Geometry optimisation converges to nonsense

hfruchtl hfru... at
Fri Feb 21 18:06:33 UTC 2014

Just to report back: The cutoff value was indeed the culprit. With 200 it 
converges to something that at least consists of two H2O molecules, and 300 
gives pretty much the result I expected. It takes a very long time though, 
and I was drawn to CP2K because of its famed speed.

Anyway, I will move on to systems closer to what I really intend to do 
(materials and surfaces). Using CASTEP or VASP at the moment, but some of 
the systems are sparse, so using a non-PW basis should improve things.
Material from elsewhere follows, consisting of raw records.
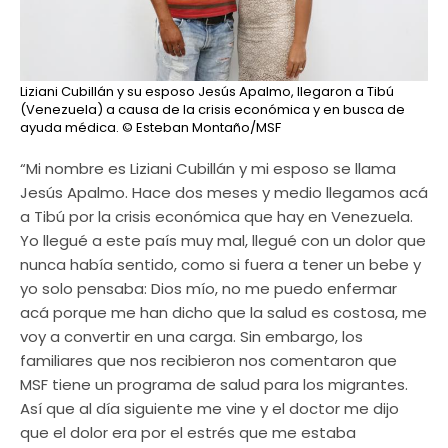
Liziani Cubillán y su esposo Jesús Apalmo, llegaron a Tibú
(Venezuela) a causa de la crisis económica y en busca de
ayuda médica.
© Esteban Montaño/MSF
“Mi nombre es Liziani Cubillán y mi esposo se llama
Jesús Apalmo. Hace dos meses y medio llegamos acá
a Tibú por la crisis económica que hay en Venezuela.
Yo llegué a este país muy mal, llegué con un dolor que
nunca había sentido, como si fuera a tener un bebe y
yo solo pensaba: Dios mío, no me puedo enfermar
acá porque me han dicho que la salud es costosa, me
voy a convertir en una carga. Sin embargo, los
familiares que nos recibieron nos comentaron que
MSF tiene un programa de salud para los migrantes.
Así que al día siguiente me vine y el doctor me dijo
que el dolor era por el estrés que me estaba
Yes, 
I know, no K-points and therefore no metals...

Thanks for your help,


On Thursday, February 20, 2014 7:29:02 AM UTC, Florian Schiffmann wrote:
> Hi Herbert,
> this is clearly a cutoff problem (100 is way too low for whatever you want 
> to do). This breaks translational invariance with respect to the grid and 
> artificial minima arise simply from the atomic positions relative to the 
> grid which explains the strange "minimal energy" geometry you observe.
> Looks to me like you created your input from one of the regtest files. 
> Keep in mind there, the regtest are tuned for speed not for meaningful 
> results. They are simply consistency checks for which convergence doesn't 
> matter. For more meaningful inputs have a look at the benchmarks but even 
> there they are not meant for high quality results.